> [To be done]:
[a] In the heat pump defrost passage, above what ambient humidity does frost form on the outdoor heat exchanger during continuous heating?
[b] Please write the next part of the heat pump defrost passage, starting after its final sentence.

> [Source]:
++++++

4.3 Electric vehicle heat pump defrost system control

In the defrost system control, the timing control method only needs to confirm the defrost cycle and defrost duration based on experience or experiment, but this defrost method is more suitable for areas with relatively high ambient humidity, while in areas with low ambient humidity, there will be no frost and defrost phenomenon. When the timing module in the air conditioner controller detects that the heat pump air conditioning system is running continuously for a certain value, the heat pump air conditioning system automatically enters defrost mode, which outputs the speed of the compressor and the time for the defrost function to run. In the actual experimental process, the control strategy is verified, when the ambient humidity is above 50%, the air conditioning system continuous heating for a certain period of time, the outdoor heat exchanger will appear frost phenomenon, and the control strategy can complete the defrost function. However, when the ambient humidity is lower than 50%, the heat pump air conditioning system does not have frost in the continuous heating for a certain period of time, but the control strategy will still perform defrosting action, so there will be an unnecessary defrosting process, thus increasing the energy consumption.

++++++

> [Material]:
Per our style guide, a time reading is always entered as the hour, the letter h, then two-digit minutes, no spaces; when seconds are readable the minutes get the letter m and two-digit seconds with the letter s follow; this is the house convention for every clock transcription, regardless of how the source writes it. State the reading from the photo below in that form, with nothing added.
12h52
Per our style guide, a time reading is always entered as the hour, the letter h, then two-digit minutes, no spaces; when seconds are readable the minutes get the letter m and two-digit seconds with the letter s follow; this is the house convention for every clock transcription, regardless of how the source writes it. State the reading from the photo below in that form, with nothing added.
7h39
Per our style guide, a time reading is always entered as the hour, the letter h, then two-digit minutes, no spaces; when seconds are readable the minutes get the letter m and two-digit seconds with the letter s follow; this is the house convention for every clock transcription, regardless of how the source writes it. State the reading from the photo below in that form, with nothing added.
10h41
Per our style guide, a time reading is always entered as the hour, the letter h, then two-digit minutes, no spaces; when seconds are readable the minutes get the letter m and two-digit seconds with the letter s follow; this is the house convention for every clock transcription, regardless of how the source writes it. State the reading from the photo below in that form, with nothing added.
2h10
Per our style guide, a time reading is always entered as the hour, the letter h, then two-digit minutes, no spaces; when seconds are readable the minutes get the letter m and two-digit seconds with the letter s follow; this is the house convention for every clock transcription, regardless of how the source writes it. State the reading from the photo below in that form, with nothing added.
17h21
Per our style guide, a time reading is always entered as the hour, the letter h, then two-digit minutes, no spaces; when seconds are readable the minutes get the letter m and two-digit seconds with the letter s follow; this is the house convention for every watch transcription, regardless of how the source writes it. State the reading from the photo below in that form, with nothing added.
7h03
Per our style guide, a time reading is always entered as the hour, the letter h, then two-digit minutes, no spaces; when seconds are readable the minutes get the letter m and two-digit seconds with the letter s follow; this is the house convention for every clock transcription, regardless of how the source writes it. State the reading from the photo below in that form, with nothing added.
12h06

++++++

> [Per-task answers]:
[a] Above 50%.

[b]
The time–temperature control method is a common method in which the air conditioning system defrosts for a certain period of time when the ambient temperature and ambient humidity are relatively high (Liang et al., 2019). When the air conditioning controller detects that the ambient temperature reaches the ambient temperature value set in the defrost control strategy, the CCM will control the air conditioning system to automatically enter the defrost function and then control the corresponding components to complete the corresponding action, i.e., output the speed of the electric compressor and the time for which the defrost function runs. In the actual experimental process, when the ambient temperature reaches below 3°C and the ambient humidity is above 50%, the outdoor heat exchanger will frost for a certain period of time when the air conditioning system is heating continuously, and the control strategy can achieve the defrost function. However, when the ambient temperature is higher than 3°C and the ambient humidity is lower than 50%, the outdoor heat exchanger will be frosted when the air conditioning system heats up continuously for a certain period of time, and at this time, the air conditioning controller will not defrost by judging that the ambient temperature has not reached the condition, so there will be no defrosting action when defrosting is needed.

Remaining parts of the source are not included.